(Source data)

::::::::::

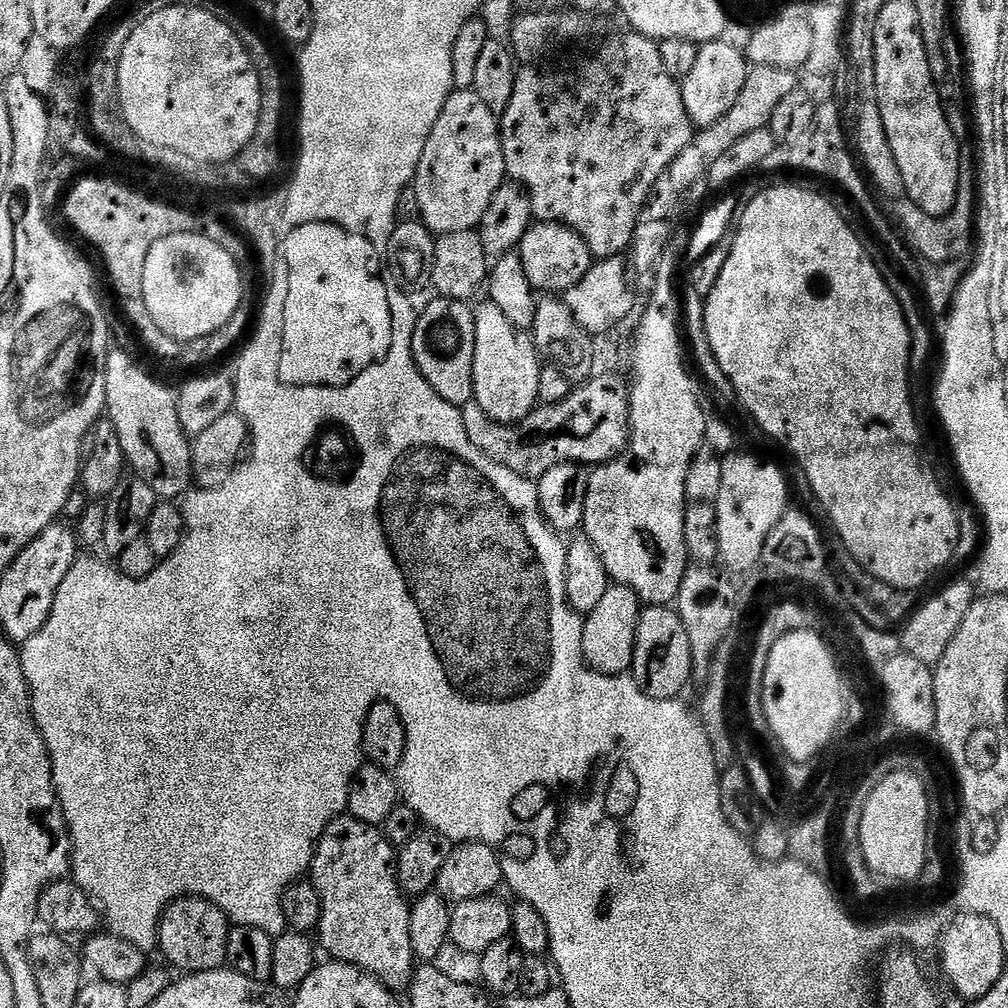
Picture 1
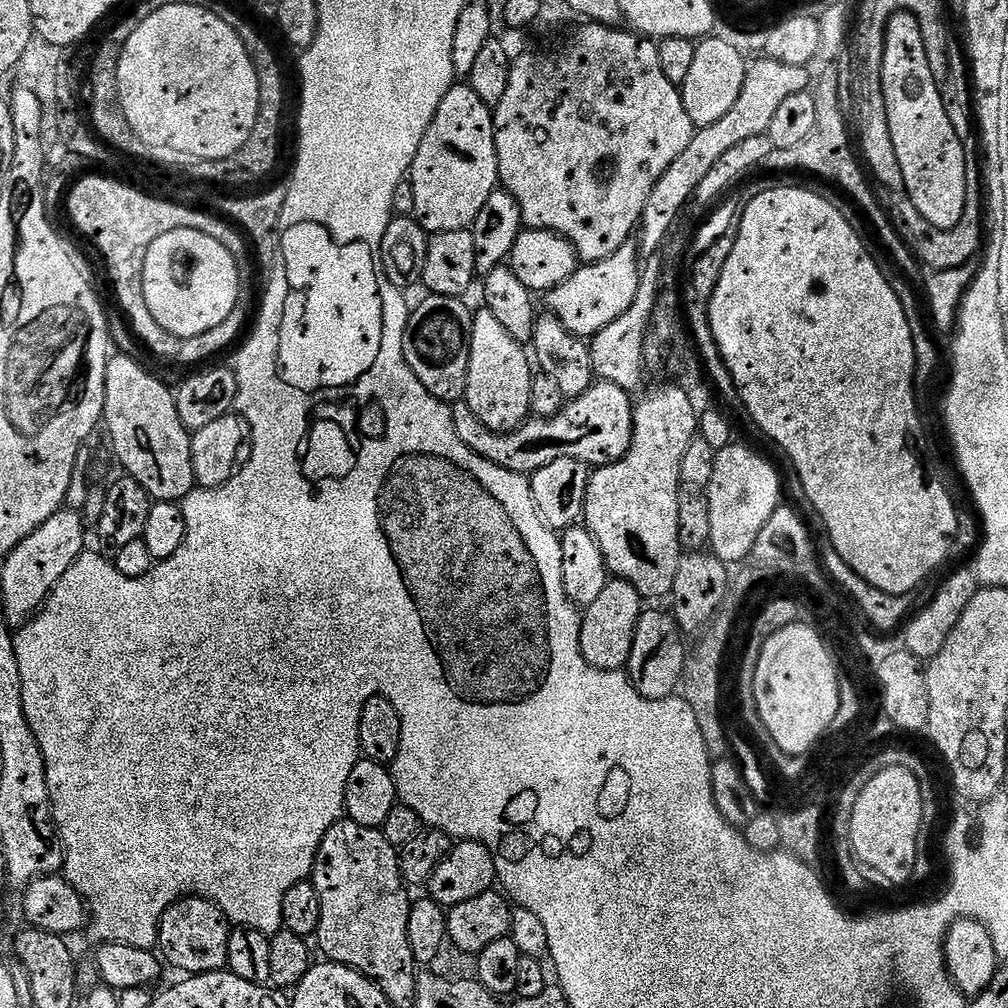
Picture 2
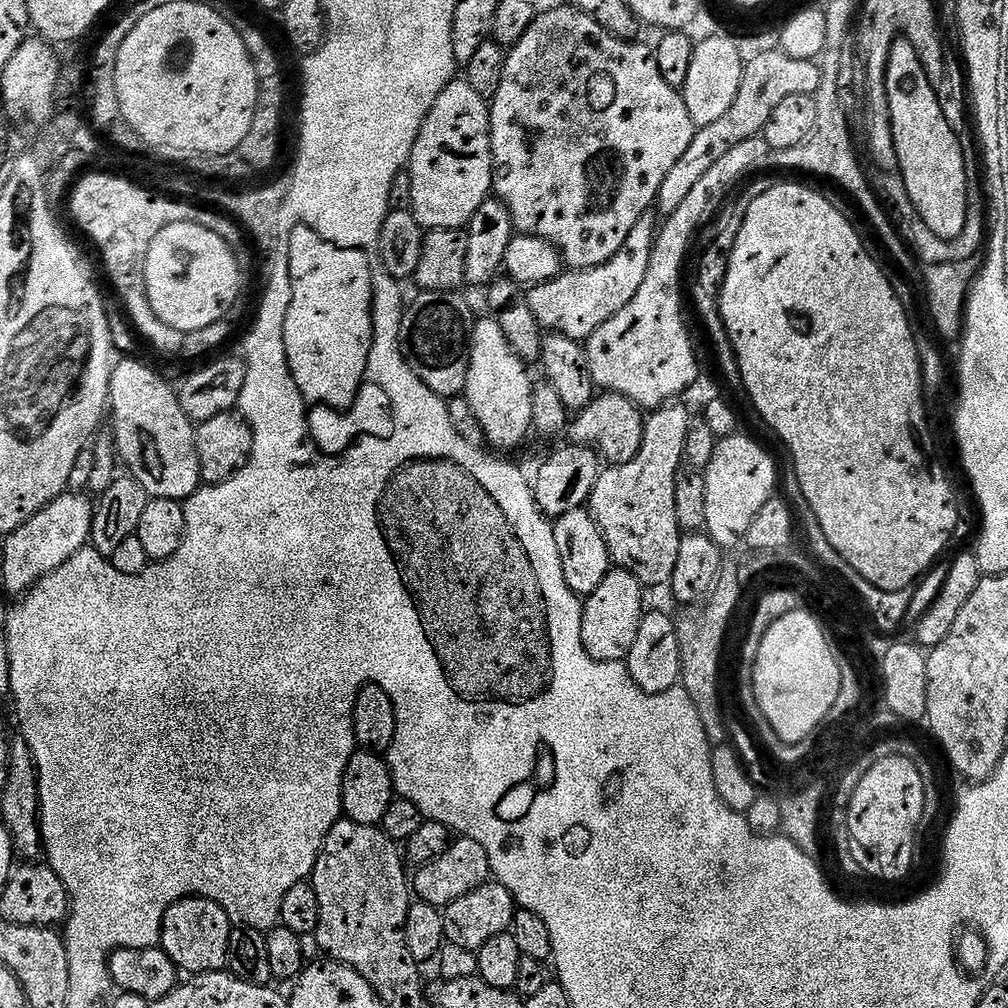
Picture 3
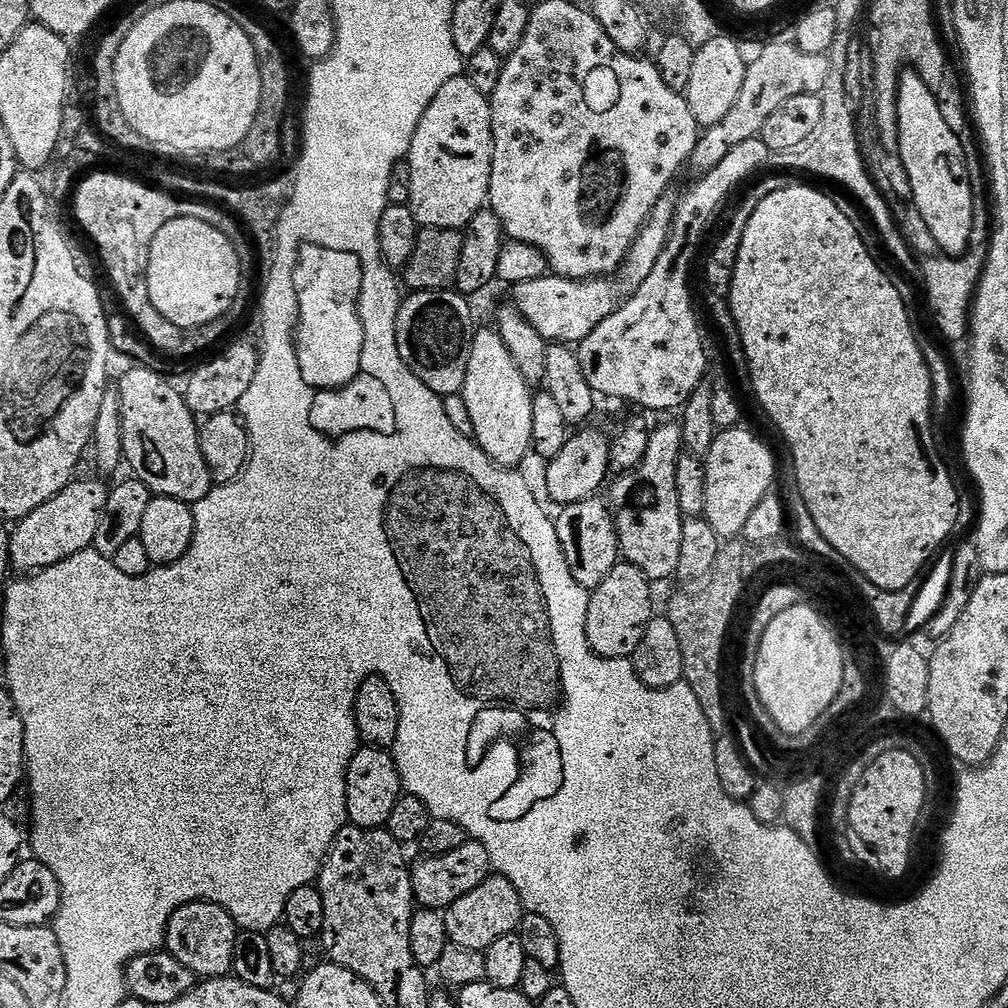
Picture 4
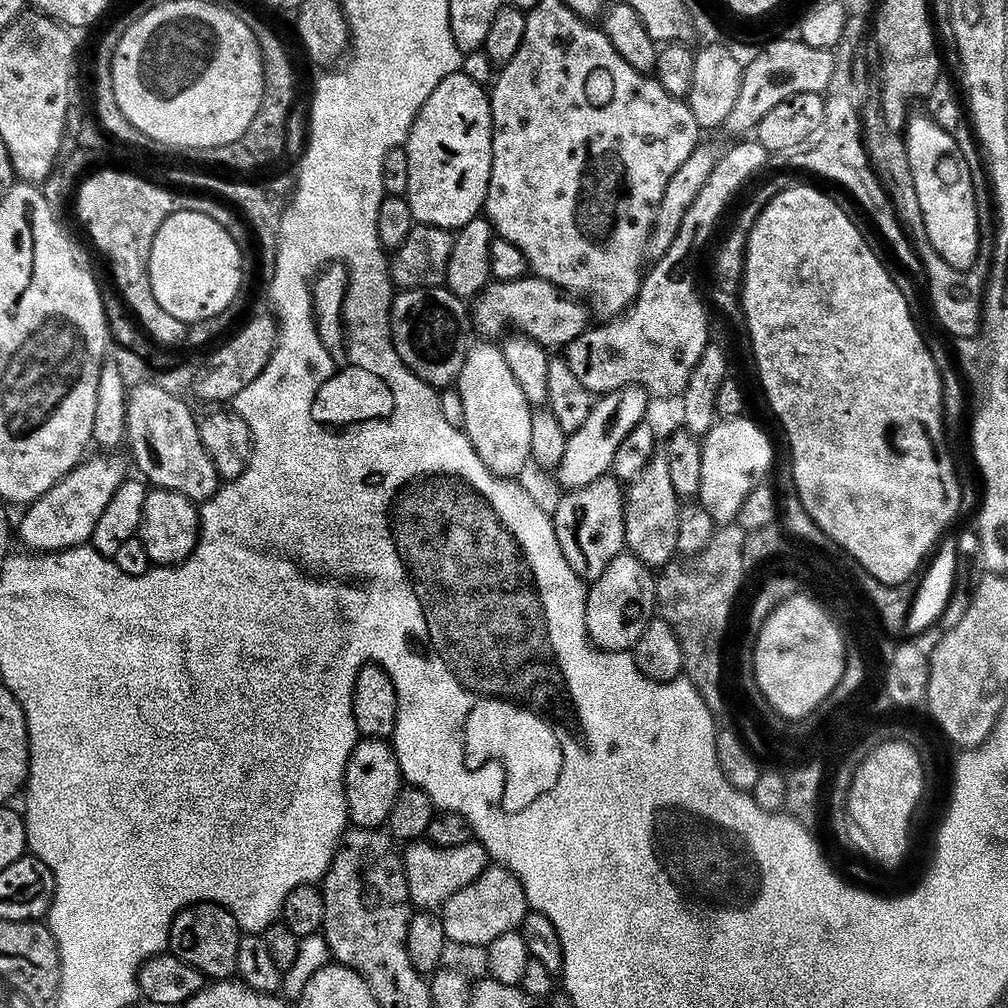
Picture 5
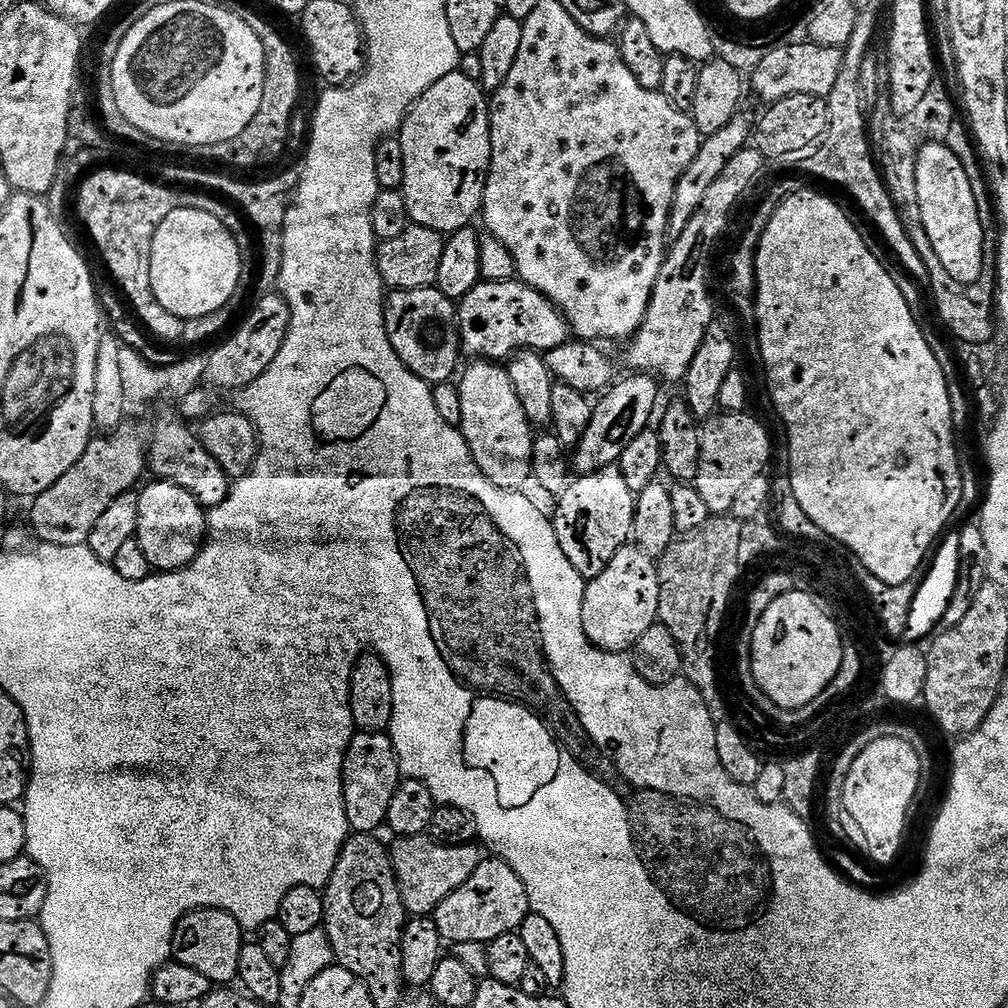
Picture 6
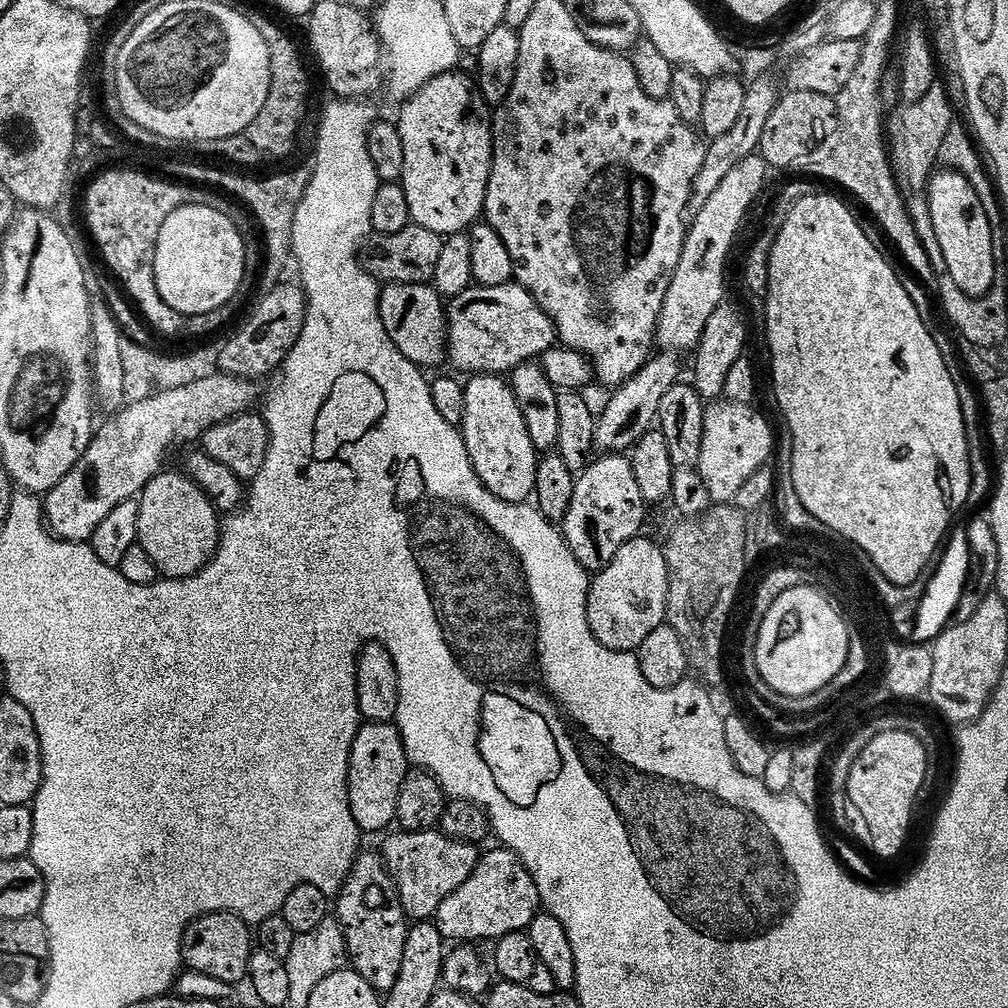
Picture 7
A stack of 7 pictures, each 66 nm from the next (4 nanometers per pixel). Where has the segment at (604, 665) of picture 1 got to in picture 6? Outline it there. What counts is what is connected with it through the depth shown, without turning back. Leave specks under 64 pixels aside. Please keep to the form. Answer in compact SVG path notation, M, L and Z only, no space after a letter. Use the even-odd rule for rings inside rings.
M625 546L610 558L606 570L598 574L598 578L587 581L582 598L582 626L586 630L586 638L604 652L627 653L650 630L650 626L658 623L660 615L660 569L657 561L647 556L641 548Z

::::::::::

**To do**
Make an exact copy of the records shown above, without the pictures.

**Worked solution**
Picture 1
Picture 2
Picture 3
Picture 4
Picture 5
Picture 6
Picture 7
A stack of 7 pictures, each 66 nm from the next (4 nanometers per pixel). Where has the segment at (604, 665) of picture 1 got to in picture 6? Outline it there. What counts is what is connected with it through the depth shown, without turning back. Leave specks under 64 pixels aside. Please keep to the form. Answer in compact SVG path notation, M, L and Z only, no space after a letter. Use the even-odd rule for rings inside rings.
M625 546L610 558L606 570L598 574L598 578L587 581L582 598L582 626L586 630L586 638L604 652L627 653L650 630L650 626L658 623L660 615L660 569L657 561L647 556L641 548Z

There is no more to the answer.